Una investigación basada en imágenes satelitales de alta resolución ha revelado que Rusia está consolidando una infraestructura crítica para el despliegue de drones de largo alcance. El análisis, realizado por la firma DroneSec, identifica al menos 10 instalaciones estratégicas diseñadas específicamente para el almacenamiento y lanzamiento masivo de estas aeronaves no tripuladas.

El despliegue detectado incluye al menos 59 raíles de lanzamiento, con una configuración técnica optimizada para las nuevas variantes de la familia Geran. Según los datos obtenidos, siete de estas localizaciones ya han participado activamente en operaciones recientes, marcando una transición desde ataques aislados hacia una capacidad operativa sostenida y a gran escala.
Evolución tecnológica y capacidad industrial
La capacidad de ataque se ha visto incrementada por la aparición de nuevos modelos, como el Geran-5, que priorizan la velocidad y una mayor carga explosiva sobre el alcance total. Estos drones, capaces de transportar hasta 90 kilos de carga, suponen un desafío para los sistemas de defensa actuales debido a su capacidad de operar en oleadas que superan los 1.000 aparatos en 24 horas.

La magnitud de la red es evidente en emplazamientos como Tsymbulova, donde se ha pasado de cuatro raíles iniciales a 16 posiciones de lanzamiento operativas. Esta expansión no solo permite un mayor volumen de fuego, sino que también utiliza tecnología de producción industrial para reducir los costes de fabricación frente a los interceptores defensivos utilizados para neutralizarlos.
Implicaciones estratégicas en el flanco europeo
El detalle más preocupante analizado mediante imágenes satelitales para determinar posibles riesgos es la ubicación geográfica de estas bases. Algunas instalaciones están situadas en puntos que, dependiendo del alcance real de los nuevos drones, podrían cubrir territorios de los países bálticos y partes de Polonia. Aunque la infraestructura no garantiza una intención de ataque directo sobre territorio aliado, sí representa un cambio en el despliegue de capacidades militares en la región.
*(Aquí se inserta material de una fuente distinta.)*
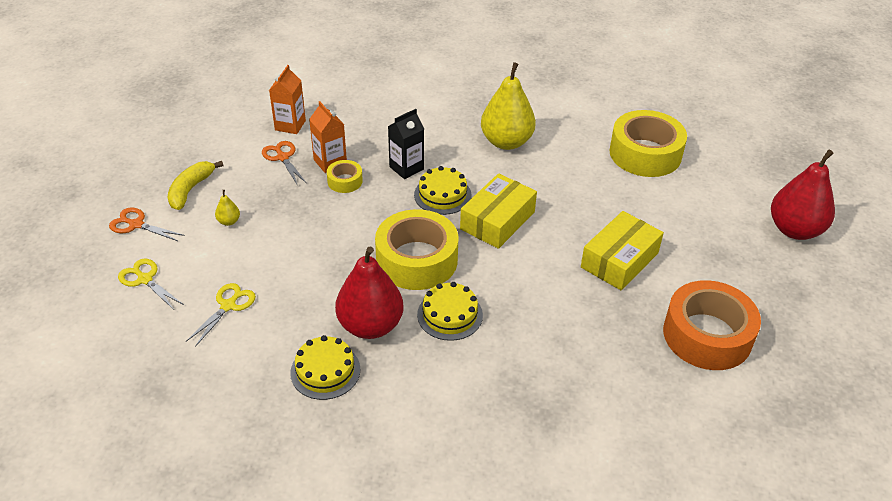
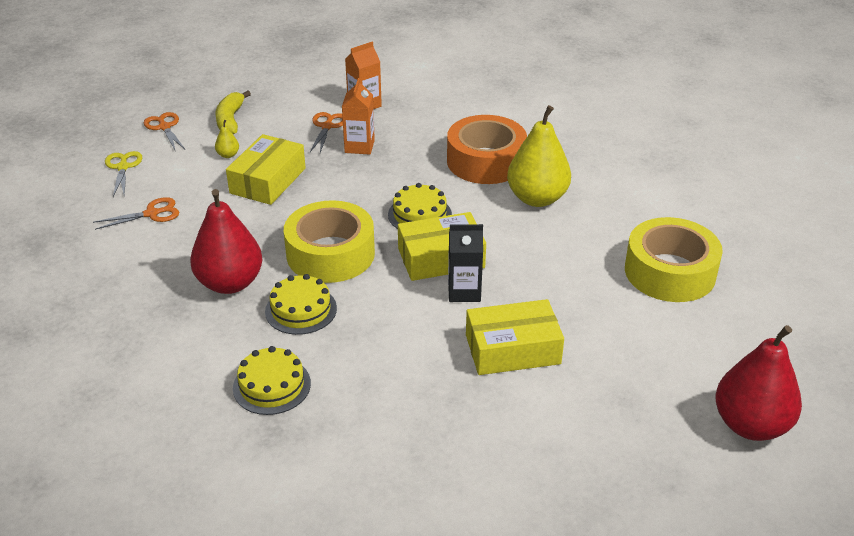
camera: 40 degrees right, 5 degrees down
yellow banana [168,161,223,210] -> yellow banana turned 60 degrees counterclockwise [215,91,251,134]
yellow scissors [186,283,256,347] -> orange scissors [93,197,179,230]
yellow cake [290,335,360,400] -> yellow cake moved to [233,346,311,415]
yellow tape [327,160,363,193] -> none
black carton [388,109,424,179] -> black carton moved to [448,224,483,302]
orange tape [663,280,761,370] -> orange tape moved to [447,115,527,184]
none -> yellow box [226,134,306,205]

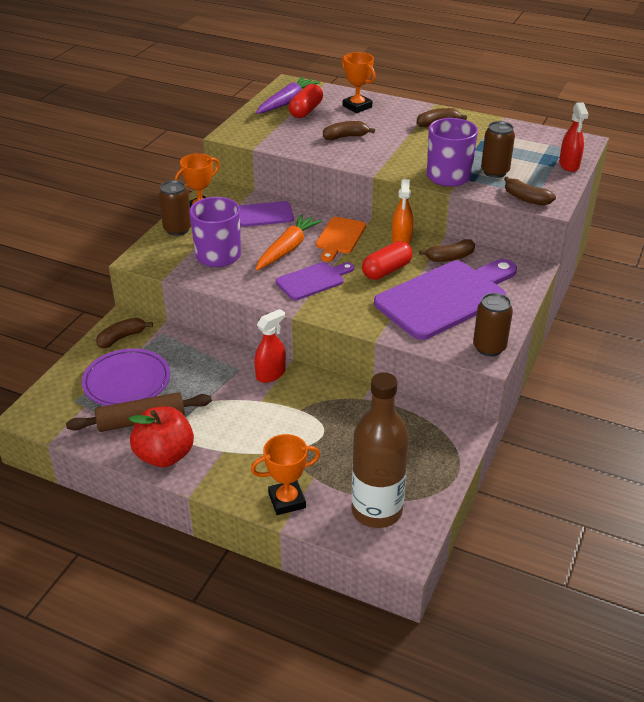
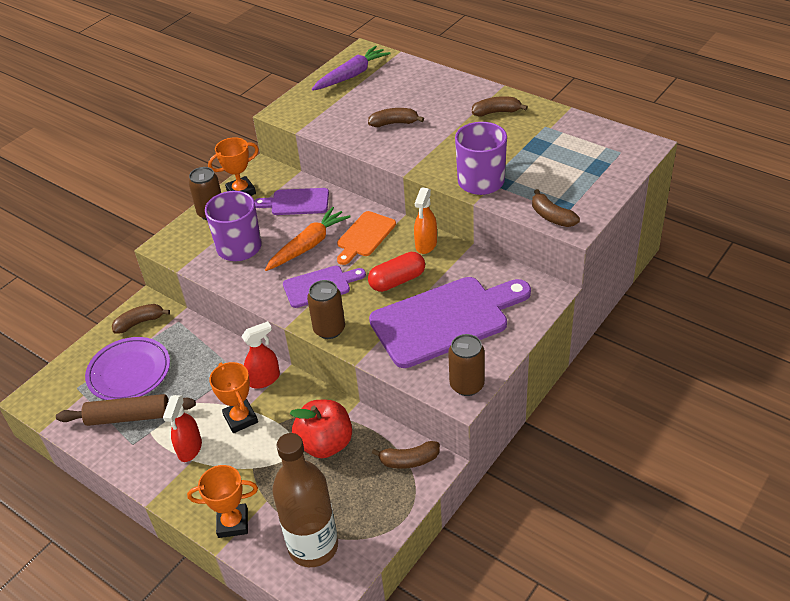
camera: 15 degrees right, 5 degrees up
red apple [129,406,194,467] -> red apple moved to [290,400,352,458]
red capsule [289,84,323,118] -> none
orange trophy [342,52,376,113] -> orange trophy moved to [209,362,258,433]
brown banana [419,239,475,262] -> brown banana moved to [372,441,440,469]
brown can [481,121,515,178] -> brown can moved to [307,280,345,339]
red spray bottle [559,102,588,172] -> red spray bottle moved to [163,395,202,462]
A pesar de que las instalaciones fijas son vulnerables a ataques, la estrategia rusa está evolucionando hacia la dispersión de activos, combinando puntos de lanzamiento fijos con sistemas móviles sobre vehículos. Esto dificulta la neutralización completa de una red que, mediante el uso de imágenes satelitales, se perfila como un elemento central en la actual estrategia de defensa y ataque de largo alcance.